Directions —
1. List each problem that the Skype backend article names under the heading of specific problems and pains with the old databases.
2. Answer these questions from the Skype backend article.
(a) How many data centers did PCS run in before 2017?
(b) What is Skype's internal service level agreement for setting up a call?
(c) Which regulation finally pushed the Skype team to change?
3. Update the passage of the Skype backend article that begins at "Reliability and data" and stops after "contacts, and so on.": write it out again with "friends" in place of "contacts".

Page text —
----------

For anyone paying attention, Microsoft’s consolidation of its Skype development has been a messy reoccurring pitch where the company announces a singular vision going forward, to then follow through with several different engineering solutions that overlap and Frankenstein features from one app to the next.
To their credit the Skype team has handle multiple moving parts as well as a migration of four billion total users and thankfully, the team has managed to scale their development using a small, in-house tool called Azure Cosmos DB.
Azure Cosmos DB Program Manager Parul Matah, breaks down the ins and outs of modernizing Skype’s backend infrastructure to help scale support and services for over 300 million monthly users.
Prior to 2017, PCS ran in three data centers in the United States, with data for one-third of the service’s 4 billion users represented in each data center. Each location had a large, monolithic SQL Server relational database. Having been in place for several years, those databases were beginning to show their age. Specific problems and pains included:
Maintainability: The databases had a huge, complex, tightly coupled code base, with long stored procedures that were difficult to modify and debug. There were many interdependencies, as the database was owned by a separate team and contained data for more than just Skype, its largest user. And with user data split across three such systems in three different locations, Skype needed to maintain its own routing logic based on which user’s data it needed to retrieve or update.
Excessive latency: With all PCS data being served from the United States, Skype clients in other geographies and the local infrastructure that supported them (such as call controllers), experienced unacceptable latency when querying or updating PCS data. For example, Skype has an internal service level agreement (SLA) of less than one second when setting up a call. However, the round-trip times for the permission check performed by a local call controller in Europe, which reads data from PCS to ensure that user A has permission to call user B, made it impossible to setup a call between two users in Europe within the required one-second period.
Reliability and data quality: Database deadlocks were a problem—and were exacerbated because data used by PCS was shared with other systems. Data quality was also an issue, with users complaining about missing contacts, incorrect data for contacts, and so on.
As most users can attest to, there was a period of reaccuring outages with Skype not to long ago and Matah attributes many of those service failures to deadlocks produced by an aging backend infrastructure that was unable to scale to the demand of increased traffic. Depsite best efforts to add extra code to throttle database request to maintain connections and workaround deadlocks, the Skype team was ultimately pushed to change due to the recent General Data Protection Regulation (GDPR).

----------

Provided information —
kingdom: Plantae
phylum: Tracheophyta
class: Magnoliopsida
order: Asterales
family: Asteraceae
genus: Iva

----------

Answers for the tasks —
1.
- Maintainability
- Excessive latency
- Reliability and data quality

2.
(a) Three, in the United States.
(b) Less than one second.
(c) The General Data Protection Regulation (GDPR).

3.
Reliability and data quality: Database deadlocks were a problem—and were exacerbated because data used by PCS was shared with other systems. Data quality was also an issue, with users complaining about missing friends, incorrect data for friends, and so on.